(Beginning of AVAILABLE DATA)
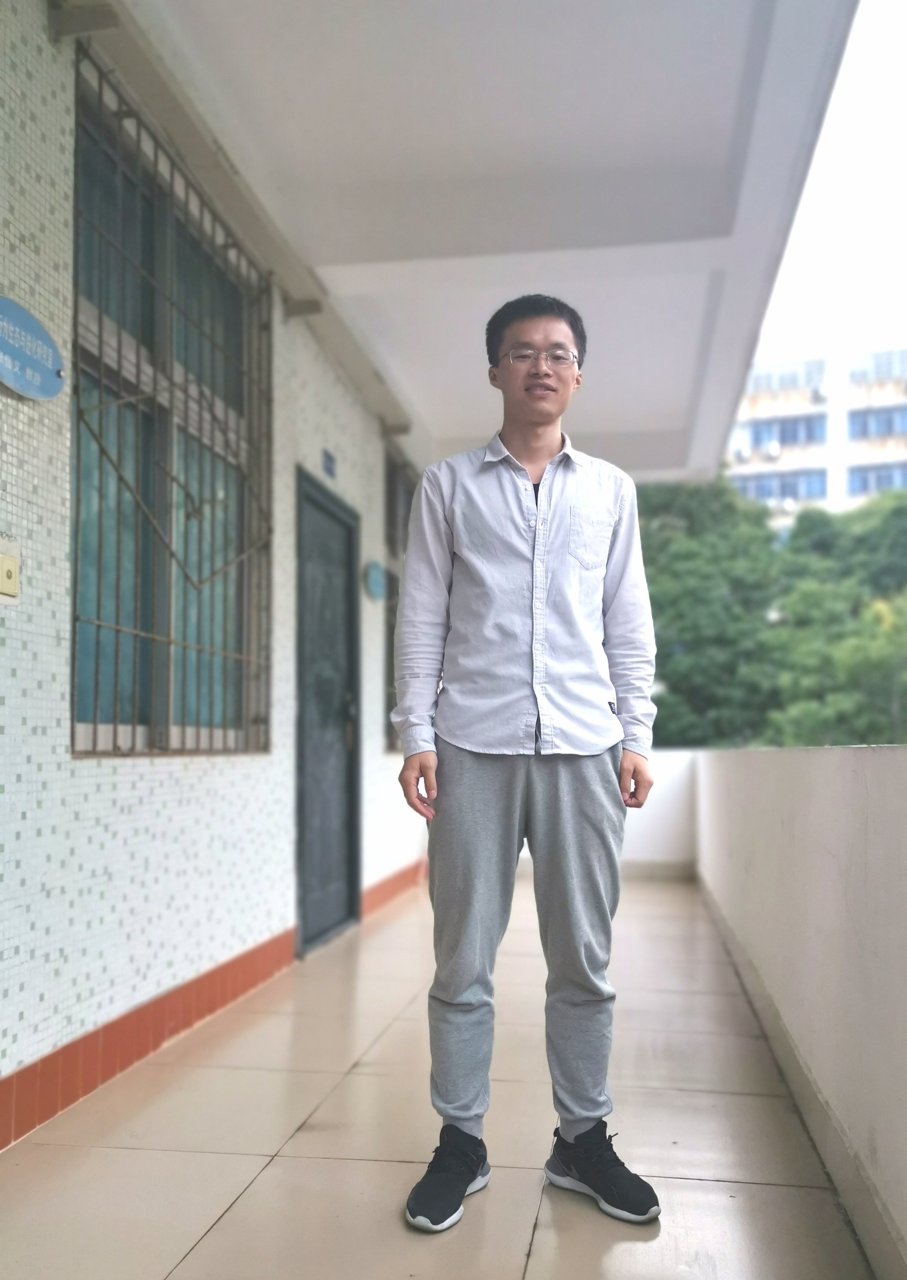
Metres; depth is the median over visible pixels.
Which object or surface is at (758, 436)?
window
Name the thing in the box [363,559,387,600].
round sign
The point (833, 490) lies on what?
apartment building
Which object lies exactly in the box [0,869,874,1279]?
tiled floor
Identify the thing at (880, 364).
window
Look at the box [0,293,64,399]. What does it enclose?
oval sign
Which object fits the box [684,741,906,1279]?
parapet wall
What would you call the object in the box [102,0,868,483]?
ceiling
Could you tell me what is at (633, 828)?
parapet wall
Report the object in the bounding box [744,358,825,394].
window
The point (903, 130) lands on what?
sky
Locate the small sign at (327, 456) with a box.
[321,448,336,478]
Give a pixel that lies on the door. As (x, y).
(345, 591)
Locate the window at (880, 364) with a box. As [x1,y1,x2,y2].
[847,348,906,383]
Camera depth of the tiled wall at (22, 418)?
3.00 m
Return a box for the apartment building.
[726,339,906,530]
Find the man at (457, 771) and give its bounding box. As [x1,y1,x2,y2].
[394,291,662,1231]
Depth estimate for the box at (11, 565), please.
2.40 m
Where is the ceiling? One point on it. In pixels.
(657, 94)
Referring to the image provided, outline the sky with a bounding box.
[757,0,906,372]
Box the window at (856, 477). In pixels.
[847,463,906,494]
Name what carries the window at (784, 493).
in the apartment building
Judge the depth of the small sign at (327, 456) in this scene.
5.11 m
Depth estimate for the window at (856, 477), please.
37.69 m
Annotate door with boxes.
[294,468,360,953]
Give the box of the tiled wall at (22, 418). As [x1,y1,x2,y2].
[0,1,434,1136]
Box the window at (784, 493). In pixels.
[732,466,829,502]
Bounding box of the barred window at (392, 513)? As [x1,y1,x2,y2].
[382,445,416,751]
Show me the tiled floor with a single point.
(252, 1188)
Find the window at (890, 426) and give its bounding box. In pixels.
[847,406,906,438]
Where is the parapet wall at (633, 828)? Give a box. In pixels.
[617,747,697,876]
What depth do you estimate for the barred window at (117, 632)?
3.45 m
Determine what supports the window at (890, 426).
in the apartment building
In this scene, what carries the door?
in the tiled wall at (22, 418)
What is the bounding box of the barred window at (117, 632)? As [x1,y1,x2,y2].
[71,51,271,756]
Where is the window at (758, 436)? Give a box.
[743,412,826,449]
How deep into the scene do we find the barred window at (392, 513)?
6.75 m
(End of AVAILABLE DATA)
Set down the data above exactly as written. Omit the pictures.

Metres; depth is the median over visible pixels.
Which object or surface is at (758, 436)?
window
Name the thing in the box [363,559,387,600].
round sign
The point (833, 490) lies on what?
apartment building
Which object lies exactly in the box [0,869,874,1279]?
tiled floor
Identify the thing at (880, 364).
window
Look at the box [0,293,64,399]. What does it enclose?
oval sign
Which object fits the box [684,741,906,1279]?
parapet wall
What would you call the object in the box [102,0,868,483]?
ceiling
Could you tell me what is at (633, 828)?
parapet wall
Report the object in the bounding box [744,358,825,394].
window
The point (903, 130) lands on what?
sky
Locate the small sign at (327, 456) with a box.
[321,448,336,478]
Give a pixel that lies on the door. As (x, y).
(345, 591)
Locate the window at (880, 364) with a box. As [x1,y1,x2,y2].
[847,348,906,383]
Camera depth of the tiled wall at (22, 418)?
3.00 m
Return a box for the apartment building.
[726,339,906,530]
Find the man at (457, 771) and give its bounding box. As [x1,y1,x2,y2].
[394,291,662,1231]
Depth estimate for the box at (11, 565), please.
2.40 m
Where is the ceiling? One point on it. In pixels.
(657, 94)
Referring to the image provided, outline the sky with a bounding box.
[757,0,906,372]
Box the window at (856, 477). In pixels.
[847,463,906,494]
Name what carries the window at (784, 493).
in the apartment building
Judge the depth of the small sign at (327, 456) in this scene.
5.11 m
Depth estimate for the window at (856, 477), please.
37.69 m
Annotate door with boxes.
[294,468,360,953]
Give the box of the tiled wall at (22, 418). As [x1,y1,x2,y2].
[0,1,434,1136]
Box the window at (784, 493). In pixels.
[732,466,829,502]
Bounding box of the barred window at (392, 513)? As [x1,y1,x2,y2].
[382,445,416,751]
Show me the tiled floor with a single point.
(252, 1188)
Find the window at (890, 426) and give its bounding box. In pixels.
[847,406,906,438]
Where is the parapet wall at (633, 828)? Give a box. In pixels.
[617,747,697,876]
What depth do you estimate for the barred window at (117, 632)?
3.45 m
Determine what supports the window at (890, 426).
in the apartment building
In this scene, what carries the door?
in the tiled wall at (22, 418)
What is the bounding box of the barred window at (117, 632)? As [x1,y1,x2,y2].
[71,51,271,756]
Where is the window at (758, 436)? Give a box.
[743,412,826,449]
How deep into the scene do we find the barred window at (392, 513)?
6.75 m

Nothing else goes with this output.